Of course her words hit me where I’m sore. Haven’t I thought that a thousand times? Once a cheater, always a cheater ... a leopard never changes its spots...
“I don’t, I guess. He’s done a good job of explaining why it happened, but there’s always that worry in the back of your mind.”
I have to bite my lip to keep from crying. She works in silence for a while, and I’m grateful for the chance to pull myself together. When she’s finished with her treatment, she touches me lightly on the shoulder to let me know she’s done.
“I’m all finished. I hope everything works out for you, Billie.”
Such simple words, but they sink deep. Me too, me too.
Since the facial was the last treatment of the day, I dress and head to the front desk where the receptionist grins sleepy-eyed while she checks me out. Tomorrow I will marry the man I’ve loved since I was a girl in college. And sure, we’ve devastated each other, tossed our lives around like a salad, and dragged other less than innocent people into our mess. But, we’re older now, wiser ... more ready for the commitment ahead of us. I sign my receipt and slip my credit card back in my bag.
“Don’t forget the ice,” she says.
My head, which was bent over my purse, snaps up. She’s not looking at me. I swipe my hair behind my ear and look at her cautiously, my heart pounding.
“What did you say?”
She looks surprised to still see me standing there.

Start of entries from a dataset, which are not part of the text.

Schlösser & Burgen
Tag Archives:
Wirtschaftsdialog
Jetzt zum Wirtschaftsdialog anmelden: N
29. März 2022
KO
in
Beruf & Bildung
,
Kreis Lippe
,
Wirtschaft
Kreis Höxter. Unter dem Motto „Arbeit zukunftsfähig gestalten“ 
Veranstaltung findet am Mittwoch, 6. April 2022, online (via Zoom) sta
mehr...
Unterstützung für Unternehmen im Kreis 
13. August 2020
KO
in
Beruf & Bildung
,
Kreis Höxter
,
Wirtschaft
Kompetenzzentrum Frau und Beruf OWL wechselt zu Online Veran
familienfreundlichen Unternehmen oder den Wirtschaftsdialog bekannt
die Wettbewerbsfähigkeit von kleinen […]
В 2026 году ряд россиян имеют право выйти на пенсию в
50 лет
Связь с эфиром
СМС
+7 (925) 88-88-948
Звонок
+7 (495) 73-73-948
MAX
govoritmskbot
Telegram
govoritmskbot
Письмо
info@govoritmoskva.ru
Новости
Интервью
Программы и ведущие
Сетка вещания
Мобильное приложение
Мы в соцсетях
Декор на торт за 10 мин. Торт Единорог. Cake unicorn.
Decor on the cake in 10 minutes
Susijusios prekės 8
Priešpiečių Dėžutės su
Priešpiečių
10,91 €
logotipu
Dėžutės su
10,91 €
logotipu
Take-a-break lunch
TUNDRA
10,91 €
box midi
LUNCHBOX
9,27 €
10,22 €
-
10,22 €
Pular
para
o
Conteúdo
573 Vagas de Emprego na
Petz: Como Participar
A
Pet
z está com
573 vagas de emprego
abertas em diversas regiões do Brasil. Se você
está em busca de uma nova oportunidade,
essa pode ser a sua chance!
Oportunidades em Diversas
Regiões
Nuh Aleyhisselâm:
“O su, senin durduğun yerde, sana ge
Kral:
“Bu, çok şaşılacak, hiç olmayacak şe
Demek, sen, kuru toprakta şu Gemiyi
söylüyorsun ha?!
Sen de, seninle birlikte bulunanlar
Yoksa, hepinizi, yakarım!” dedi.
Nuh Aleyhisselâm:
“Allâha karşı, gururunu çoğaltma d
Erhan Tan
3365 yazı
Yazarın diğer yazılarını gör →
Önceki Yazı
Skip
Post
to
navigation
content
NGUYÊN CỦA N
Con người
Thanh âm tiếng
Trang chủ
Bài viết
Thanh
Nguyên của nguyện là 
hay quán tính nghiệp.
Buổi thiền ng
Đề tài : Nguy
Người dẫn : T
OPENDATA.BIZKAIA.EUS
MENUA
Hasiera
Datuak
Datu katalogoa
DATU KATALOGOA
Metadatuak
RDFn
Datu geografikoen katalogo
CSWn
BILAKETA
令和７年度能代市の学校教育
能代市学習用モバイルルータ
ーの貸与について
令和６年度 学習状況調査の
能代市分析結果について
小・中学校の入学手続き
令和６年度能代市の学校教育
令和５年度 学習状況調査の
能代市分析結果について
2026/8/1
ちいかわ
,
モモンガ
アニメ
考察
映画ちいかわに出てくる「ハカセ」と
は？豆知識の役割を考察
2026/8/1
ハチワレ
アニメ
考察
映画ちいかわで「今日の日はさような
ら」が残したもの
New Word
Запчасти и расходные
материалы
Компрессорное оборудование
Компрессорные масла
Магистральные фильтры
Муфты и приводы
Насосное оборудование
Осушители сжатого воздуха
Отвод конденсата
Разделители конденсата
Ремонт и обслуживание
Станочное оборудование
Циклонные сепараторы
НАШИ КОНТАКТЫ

“Oh, I wasn’t talking to you…” She jabs her finger toward the door where a girl in scrubs and a heavy jacket is exiting the salon. “Christmas party tonight. She has to get the ice.”
“Oh.” I sound dumb even to my own ears. “Happy holidays,” I say meekly.
I’m in my car heading back to my apartment when I notice that my shirt is on inside out. I burst into tears without really knowing why. I’m not crying because of the shirt; it’s a barely obvious faux pas. I’m crying because ... why? Because the last eleven months have been something like a summer snowstorm. Because I let everything happen as if I were a mere observer of my life instead of an active participant. There has been a lot of scrambling, outbursts of emotion, and tears—bucketfuls of tears. I flew home to Washington right after Woods made his confession. Another example of me fleeing when I’m scared. God, I’m like the fucking cowardly lion.